TO DO
The expected output is every record below, transcribed exactly, with the pictures left out.

EXERCISE MATERIALS
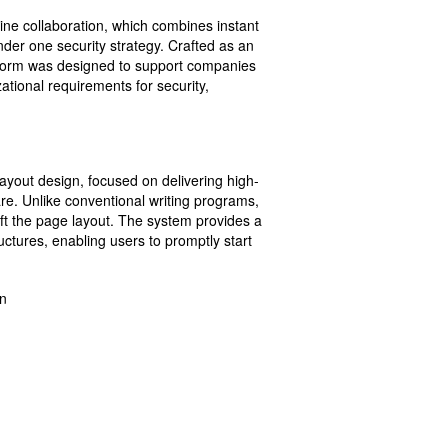
ine collaboration, which combines instant
nder one security strategy. Crafted as an
atform was designed to support companies
ational requirements for security,
 layout design, focused on delivering high-
are. Unlike conventional writing programs,
aft the page layout. The system provides a
ctures, enabling users to promptly start
on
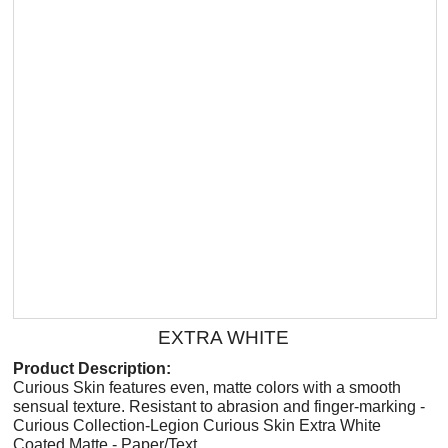
EXTRA WHITE
Product Description:
Curious Skin features even, matte colors with a smooth
sensual texture. Resistant to abrasion and finger-marking -
Curious Collection-Legion Curious Skin Extra White
Coated Matte - Paper/Text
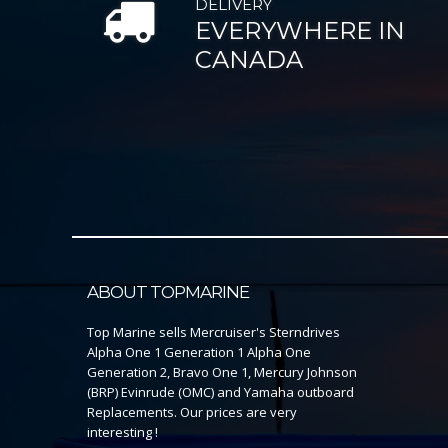
DELIVERY
EVERYWHERE IN
CANADA
ABOUT TOPMARINE
Top Marine sells Mercruiser's Sterndrives
Alpha One 1 Generation 1 Alpha One
Generation 2, Bravo One 1, Mercury Johnson
(BRP) Evinrude (OMC) and Yamaha outboard
Replacements. Our prices are very
interesting !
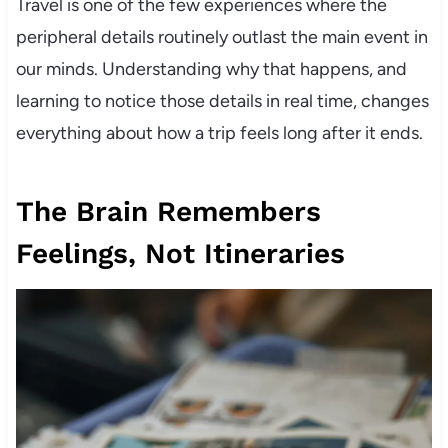
Travel is one of the few experiences where the
peripheral details routinely outlast the main event in
our minds. Understanding why that happens, and
learning to notice those details in real time, changes
everything about how a trip feels long after it ends.
The Brain Remembers
Feelings, Not Itineraries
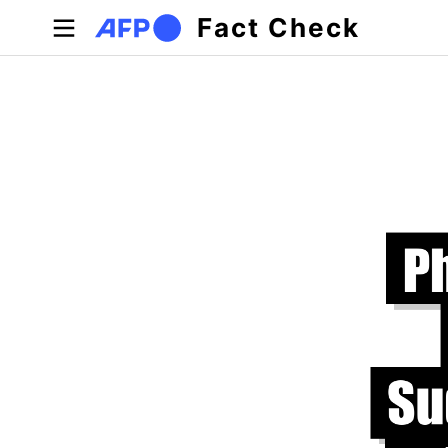
Skip to main content
Fact Check
Primary tabs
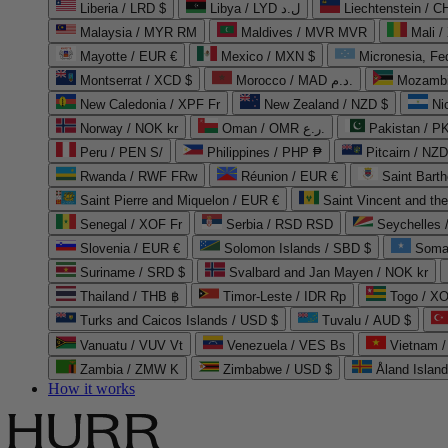
Liberia / LRD $
Libya / LYD ل.د
Liechtenstein / 
Malaysia / MYR RM
Maldives / MVR MVR
Mali /
Mayotte / EUR €
Mexico / MXN $
Micronesia, Fe
Montserrat / XCD $
Morocco / MAD د.م.
Mozambi
New Caledonia / XPF Fr
New Zealand / NZD $
Ni
Norway / NOK kr
Oman / OMR ر.ع.
Pakistan / 
Peru / PEN S/
Philippines / PHP ₱
Pitcairn / NZD
Rwanda / RWF FRw
Réunion / EUR €
Saint Bart
Saint Pierre and Miquelon / EUR €
Saint Vincent and th
Senegal / XOF Fr
Serbia / RSD RSD
Seychelles
Slovenia / EUR €
Solomon Islands / SBD $
Soma
Suriname / SRD $
Svalbard and Jan Mayen / NOK kr
Thailand / THB ฿
Timor-Leste / IDR Rp
Togo / XO
Turks and Caicos Islands / USD $
Tuvalu / AUD $
Vanuatu / VUV Vt
Venezuela / VES Bs
Vietnam 
Zambia / ZMW K
Zimbabwe / USD $
Åland Islan
How it works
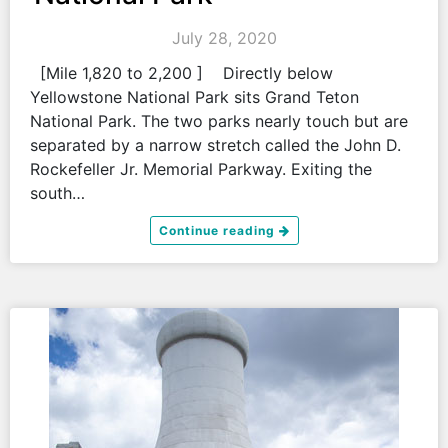
July 28, 2020
[Mile 1,820 to 2,200 ] Directly below
Yellowstone National Park sits Grand Teton
National Park. The two parks nearly touch but are
separated by a narrow stretch called the John D.
Rockefeller Jr. Memorial Parkway. Exiting the
south…
Continue reading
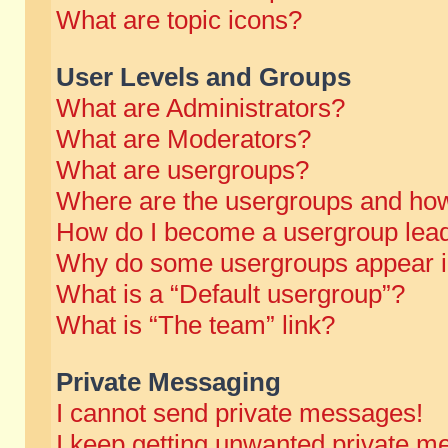
What are topic icons?
User Levels and Groups
What are Administrators?
What are Moderators?
What are usergroups?
Where are the usergroups and how
How do I become a usergroup lea
Why do some usergroups appear in 
What is a “Default usergroup”?
What is “The team” link?
Private Messaging
I cannot send private messages!
I keep getting unwanted private m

RESULT
ine collaboration, which combines instant
nder one security strategy. Crafted as an
atform was designed to support companies
ational requirements for security,
 layout design, focused on delivering high-
are. Unlike conventional writing programs,
aft the page layout. The system provides a
ctures, enabling users to promptly start
on
EXTRA WHITE
Product Description:
Curious Skin features even, matte colors with a smooth
sensual texture. Resistant to abrasion and finger-marking -
Curious Collection-Legion Curious Skin Extra White
Coated Matte - Paper/Text
DELIVERY
EVERYWHERE IN
CANADA
ABOUT TOPMARINE
Top Marine sells Mercruiser's Sterndrives
Alpha One 1 Generation 1 Alpha One
Generation 2, Bravo One 1, Mercury Johnson
(BRP) Evinrude (OMC) and Yamaha outboard
Replacements. Our prices are very
interesting !
Travel is one of the few experiences where the
peripheral details routinely outlast the main event in
our minds. Understanding why that happens, and
learning to notice those details in real time, changes
everything about how a trip feels long after it ends.
The Brain Remembers
Feelings, Not Itineraries
Skip to main content
Fact Check
Primary tabs
Liberia / LRD $
Libya / LYD ل.د
Liechtenstein / 
Malaysia / MYR RM
Maldives / MVR MVR
Mali /
Mayotte / EUR €
Mexico / MXN $
Micronesia, Fe
Montserrat / XCD $
Morocco / MAD د.م.
Mozambi
New Caledonia / XPF Fr
New Zealand / NZD $
Ni
Norway / NOK kr
Oman / OMR ر.ع.
Pakistan / 
Peru / PEN S/
Philippines / PHP ₱
Pitcairn / NZD
Rwanda / RWF FRw
Réunion / EUR €
Saint Bart
Saint Pierre and Miquelon / EUR €
Saint Vincent and th
Senegal / XOF Fr
Serbia / RSD RSD
Seychelles
Slovenia / EUR €
Solomon Islands / SBD $
Soma
Suriname / SRD $
Svalbard and Jan Mayen / NOK kr
Thailand / THB ฿
Timor-Leste / IDR Rp
Togo / XO
Turks and Caicos Islands / USD $
Tuvalu / AUD $
Vanuatu / VUV Vt
Venezuela / VES Bs
Vietnam 
Zambia / ZMW K
Zimbabwe / USD $
Åland Islan
How it works
July 28, 2020
[Mile 1,820 to 2,200 ] Directly below
Yellowstone National Park sits Grand Teton
National Park. The two parks nearly touch but are
separated by a narrow stretch called the John D.
Rockefeller Jr. Memorial Parkway. Exiting the
south…
Continue reading
What are topic icons?
User Levels and Groups
What are Administrators?
What are Moderators?
What are usergroups?
Where are the usergroups and how
How do I become a usergroup lea
Why do some usergroups appear in 
What is a “Default usergroup”?
What is “The team” link?
Private Messaging
I cannot send private messages!
I keep getting unwanted private m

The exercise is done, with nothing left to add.